Copy out every line of the listing that follows, word for word.

:: Material for this exercise ::
'''
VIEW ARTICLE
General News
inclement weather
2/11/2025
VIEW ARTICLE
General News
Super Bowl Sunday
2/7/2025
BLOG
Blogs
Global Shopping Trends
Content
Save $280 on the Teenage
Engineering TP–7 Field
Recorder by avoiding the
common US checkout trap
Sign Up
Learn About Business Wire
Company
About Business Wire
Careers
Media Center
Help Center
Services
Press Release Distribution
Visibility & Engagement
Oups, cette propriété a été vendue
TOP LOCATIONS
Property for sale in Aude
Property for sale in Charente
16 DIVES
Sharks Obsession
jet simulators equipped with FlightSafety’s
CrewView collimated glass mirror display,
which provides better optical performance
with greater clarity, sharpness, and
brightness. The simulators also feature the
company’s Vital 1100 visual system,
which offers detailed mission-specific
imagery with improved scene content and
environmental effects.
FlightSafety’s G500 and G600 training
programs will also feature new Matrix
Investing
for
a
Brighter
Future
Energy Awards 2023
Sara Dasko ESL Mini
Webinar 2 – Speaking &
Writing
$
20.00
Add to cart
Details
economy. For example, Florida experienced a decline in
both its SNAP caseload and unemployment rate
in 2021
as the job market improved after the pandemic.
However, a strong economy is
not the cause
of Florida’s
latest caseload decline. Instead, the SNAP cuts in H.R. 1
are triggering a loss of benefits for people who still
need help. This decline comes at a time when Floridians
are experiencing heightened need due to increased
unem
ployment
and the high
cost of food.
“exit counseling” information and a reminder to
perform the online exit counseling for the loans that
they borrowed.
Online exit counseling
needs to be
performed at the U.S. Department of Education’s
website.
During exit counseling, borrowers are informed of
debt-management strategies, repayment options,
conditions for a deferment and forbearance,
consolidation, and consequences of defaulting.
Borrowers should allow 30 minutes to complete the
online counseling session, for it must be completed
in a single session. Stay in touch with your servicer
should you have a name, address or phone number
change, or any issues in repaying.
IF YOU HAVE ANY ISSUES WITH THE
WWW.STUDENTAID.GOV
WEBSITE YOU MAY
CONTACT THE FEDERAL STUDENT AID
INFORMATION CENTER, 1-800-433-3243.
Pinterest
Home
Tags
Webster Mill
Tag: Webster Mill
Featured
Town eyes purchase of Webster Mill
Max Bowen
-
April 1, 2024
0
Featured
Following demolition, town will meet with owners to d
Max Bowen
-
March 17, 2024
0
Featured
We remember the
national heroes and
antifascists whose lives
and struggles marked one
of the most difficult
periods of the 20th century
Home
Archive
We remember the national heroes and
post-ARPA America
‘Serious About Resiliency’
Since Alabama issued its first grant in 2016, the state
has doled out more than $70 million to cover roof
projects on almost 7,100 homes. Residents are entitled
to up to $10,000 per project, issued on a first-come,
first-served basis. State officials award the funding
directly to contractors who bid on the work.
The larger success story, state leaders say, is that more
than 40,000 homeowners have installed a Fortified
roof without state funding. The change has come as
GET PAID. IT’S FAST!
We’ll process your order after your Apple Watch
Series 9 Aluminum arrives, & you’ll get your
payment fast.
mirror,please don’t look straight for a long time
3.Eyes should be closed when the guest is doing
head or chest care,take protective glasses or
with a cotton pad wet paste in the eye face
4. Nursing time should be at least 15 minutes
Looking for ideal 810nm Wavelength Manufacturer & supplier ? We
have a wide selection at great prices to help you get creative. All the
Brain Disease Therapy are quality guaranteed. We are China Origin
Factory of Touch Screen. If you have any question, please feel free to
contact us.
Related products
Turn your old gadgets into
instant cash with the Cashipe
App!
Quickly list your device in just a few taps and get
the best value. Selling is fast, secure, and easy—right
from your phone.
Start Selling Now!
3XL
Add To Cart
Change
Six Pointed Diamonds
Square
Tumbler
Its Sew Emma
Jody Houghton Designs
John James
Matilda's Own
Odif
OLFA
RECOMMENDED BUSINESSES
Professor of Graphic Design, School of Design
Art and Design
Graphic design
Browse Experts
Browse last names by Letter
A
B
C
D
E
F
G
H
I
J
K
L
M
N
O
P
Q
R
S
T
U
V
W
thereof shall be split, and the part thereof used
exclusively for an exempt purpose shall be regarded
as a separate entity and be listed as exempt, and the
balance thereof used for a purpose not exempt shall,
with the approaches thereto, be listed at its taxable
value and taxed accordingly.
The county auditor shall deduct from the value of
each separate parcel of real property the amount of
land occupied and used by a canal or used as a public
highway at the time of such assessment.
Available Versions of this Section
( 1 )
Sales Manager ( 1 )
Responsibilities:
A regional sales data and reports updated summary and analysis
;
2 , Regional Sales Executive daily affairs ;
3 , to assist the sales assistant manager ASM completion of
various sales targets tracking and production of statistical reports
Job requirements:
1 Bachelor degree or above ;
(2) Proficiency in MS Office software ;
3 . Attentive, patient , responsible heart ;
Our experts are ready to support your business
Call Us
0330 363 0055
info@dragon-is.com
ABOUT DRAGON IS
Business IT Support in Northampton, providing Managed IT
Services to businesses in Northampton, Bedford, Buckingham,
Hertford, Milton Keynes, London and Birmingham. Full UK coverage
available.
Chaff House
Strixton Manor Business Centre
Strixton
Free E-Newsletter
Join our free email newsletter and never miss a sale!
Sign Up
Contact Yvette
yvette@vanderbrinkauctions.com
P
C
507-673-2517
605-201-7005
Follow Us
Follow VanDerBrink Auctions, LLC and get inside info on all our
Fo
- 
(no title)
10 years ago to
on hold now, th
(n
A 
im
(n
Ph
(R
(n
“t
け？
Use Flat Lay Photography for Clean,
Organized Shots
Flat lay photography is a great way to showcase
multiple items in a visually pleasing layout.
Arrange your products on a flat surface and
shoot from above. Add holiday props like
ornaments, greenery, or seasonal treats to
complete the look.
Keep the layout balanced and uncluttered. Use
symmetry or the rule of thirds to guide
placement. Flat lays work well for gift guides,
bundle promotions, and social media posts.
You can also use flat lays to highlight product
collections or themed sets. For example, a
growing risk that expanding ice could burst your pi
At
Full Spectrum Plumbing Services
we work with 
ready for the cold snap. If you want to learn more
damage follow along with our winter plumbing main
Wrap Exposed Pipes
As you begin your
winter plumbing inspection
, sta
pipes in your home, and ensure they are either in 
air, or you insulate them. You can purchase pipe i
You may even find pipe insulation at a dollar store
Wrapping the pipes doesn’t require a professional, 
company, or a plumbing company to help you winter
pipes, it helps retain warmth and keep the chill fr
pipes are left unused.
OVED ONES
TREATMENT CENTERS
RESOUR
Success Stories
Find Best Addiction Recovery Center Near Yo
'''
:: Finished exercise ::
VIEW ARTICLE
General News
inclement weather
2/11/2025
VIEW ARTICLE
General News
Super Bowl Sunday
2/7/2025
BLOG
Blogs
Global Shopping Trends
Content
Save $280 on the Teenage
Engineering TP–7 Field
Recorder by avoiding the
common US checkout trap
Sign Up
Learn About Business Wire
Company
About Business Wire
Careers
Media Center
Help Center
Services
Press Release Distribution
Visibility & Engagement
Oups, cette propriété a été vendue
TOP LOCATIONS
Property for sale in Aude
Property for sale in Charente
16 DIVES
Sharks Obsession
jet simulators equipped with FlightSafety’s
CrewView collimated glass mirror display,
which provides better optical performance
with greater clarity, sharpness, and
brightness. The simulators also feature the
company’s Vital 1100 visual system,
which offers detailed mission-specific
imagery with improved scene content and
environmental effects.
FlightSafety’s G500 and G600 training
programs will also feature new Matrix
Investing
for
a
Brighter
Future
Energy Awards 2023
Sara Dasko ESL Mini
Webinar 2 – Speaking &
Writing
$
20.00
Add to cart
Details
economy. For example, Florida experienced a decline in
both its SNAP caseload and unemployment rate
in 2021
as the job market improved after the pandemic.
However, a strong economy is
not the cause
of Florida’s
latest caseload decline. Instead, the SNAP cuts in H.R. 1
are triggering a loss of benefits for people who still
need help. This decline comes at a time when Floridians
are experiencing heightened need due to increased
unem
ployment
and the high
cost of food.
“exit counseling” information and a reminder to
perform the online exit counseling for the loans that
they borrowed.
Online exit counseling
needs to be
performed at the U.S. Department of Education’s
website.
During exit counseling, borrowers are informed of
debt-management strategies, repayment options,
conditions for a deferment and forbearance,
consolidation, and consequences of defaulting.
Borrowers should allow 30 minutes to complete the
online counseling session, for it must be completed
in a single session. Stay in touch with your servicer
should you have a name, address or phone number
change, or any issues in repaying.
IF YOU HAVE ANY ISSUES WITH THE
WWW.STUDENTAID.GOV
WEBSITE YOU MAY
CONTACT THE FEDERAL STUDENT AID
INFORMATION CENTER, 1-800-433-3243.
Pinterest
Home
Tags
Webster Mill
Tag: Webster Mill
Featured
Town eyes purchase of Webster Mill
Max Bowen
-
April 1, 2024
0
Featured
Following demolition, town will meet with owners to d
Max Bowen
-
March 17, 2024
0
Featured
We remember the
national heroes and
antifascists whose lives
and struggles marked one
of the most difficult
periods of the 20th century
Home
Archive
We remember the national heroes and
post-ARPA America
‘Serious About Resiliency’
Since Alabama issued its first grant in 2016, the state
has doled out more than $70 million to cover roof
projects on almost 7,100 homes. Residents are entitled
to up to $10,000 per project, issued on a first-come,
first-served basis. State officials award the funding
directly to contractors who bid on the work.
The larger success story, state leaders say, is that more
than 40,000 homeowners have installed a Fortified
roof without state funding. The change has come as
GET PAID. IT’S FAST!
We’ll process your order after your Apple Watch
Series 9 Aluminum arrives, & you’ll get your
payment fast.
mirror,please don’t look straight for a long time
3.Eyes should be closed when the guest is doing
head or chest care,take protective glasses or
with a cotton pad wet paste in the eye face
4. Nursing time should be at least 15 minutes
Looking for ideal 810nm Wavelength Manufacturer & supplier ? We
have a wide selection at great prices to help you get creative. All the
Brain Disease Therapy are quality guaranteed. We are China Origin
Factory of Touch Screen. If you have any question, please feel free to
contact us.
Related products
Turn your old gadgets into
instant cash with the Cashipe
App!
Quickly list your device in just a few taps and get
the best value. Selling is fast, secure, and easy—right
from your phone.
Start Selling Now!
3XL
Add To Cart
Change
Six Pointed Diamonds
Square
Tumbler
Its Sew Emma
Jody Houghton Designs
John James
Matilda's Own
Odif
OLFA
RECOMMENDED BUSINESSES
Professor of Graphic Design, School of Design
Art and Design
Graphic design
Browse Experts
Browse last names by Letter
A
B
C
D
E
F
G
H
I
J
K
L
M
N
O
P
Q
R
S
T
U
V
W
thereof shall be split, and the part thereof used
exclusively for an exempt purpose shall be regarded
as a separate entity and be listed as exempt, and the
balance thereof used for a purpose not exempt shall,
with the approaches thereto, be listed at its taxable
value and taxed accordingly.
The county auditor shall deduct from the value of
each separate parcel of real property the amount of
land occupied and used by a canal or used as a public
highway at the time of such assessment.
Available Versions of this Section
( 1 )
Sales Manager ( 1 )
Responsibilities:
A regional sales data and reports updated summary and analysis
;
2 , Regional Sales Executive daily affairs ;
3 , to assist the sales assistant manager ASM completion of
various sales targets tracking and production of statistical reports
Job requirements:
1 Bachelor degree or above ;
(2) Proficiency in MS Office software ;
3 . Attentive, patient , responsible heart ;
Our experts are ready to support your business
Call Us
0330 363 0055
info@dragon-is.com
ABOUT DRAGON IS
Business IT Support in Northampton, providing Managed IT
Services to businesses in Northampton, Bedford, Buckingham,
Hertford, Milton Keynes, London and Birmingham. Full UK coverage
available.
Chaff House
Strixton Manor Business Centre
Strixton
Free E-Newsletter
Join our free email newsletter and never miss a sale!
Sign Up
Contact Yvette
yvette@vanderbrinkauctions.com
P
C
507-673-2517
605-201-7005
Follow Us
Follow VanDerBrink Auctions, LLC and get inside info on all our
Fo
- 
(no title)
10 years ago to
on hold now, th
(n
A 
im
(n
Ph
(R
(n
“t
け？
Use Flat Lay Photography for Clean,
Organized Shots
Flat lay photography is a great way to showcase
multiple items in a visually pleasing layout.
Arrange your products on a flat surface and
shoot from above. Add holiday props like
ornaments, greenery, or seasonal treats to
complete the look.
Keep the layout balanced and uncluttered. Use
symmetry or the rule of thirds to guide
placement. Flat lays work well for gift guides,
bundle promotions, and social media posts.
You can also use flat lays to highlight product
collections or themed sets. For example, a
growing risk that expanding ice could burst your pi
At
Full Spectrum Plumbing Services
we work with 
ready for the cold snap. If you want to learn more
damage follow along with our winter plumbing main
Wrap Exposed Pipes
As you begin your
winter plumbing inspection
, sta
pipes in your home, and ensure they are either in 
air, or you insulate them. You can purchase pipe i
You may even find pipe insulation at a dollar store
Wrapping the pipes doesn’t require a professional, 
company, or a plumbing company to help you winter
pipes, it helps retain warmth and keep the chill fr
pipes are left unused.
OVED ONES
TREATMENT CENTERS
RESOUR
Success Stories
Find Best Addiction Recovery Center Near Yo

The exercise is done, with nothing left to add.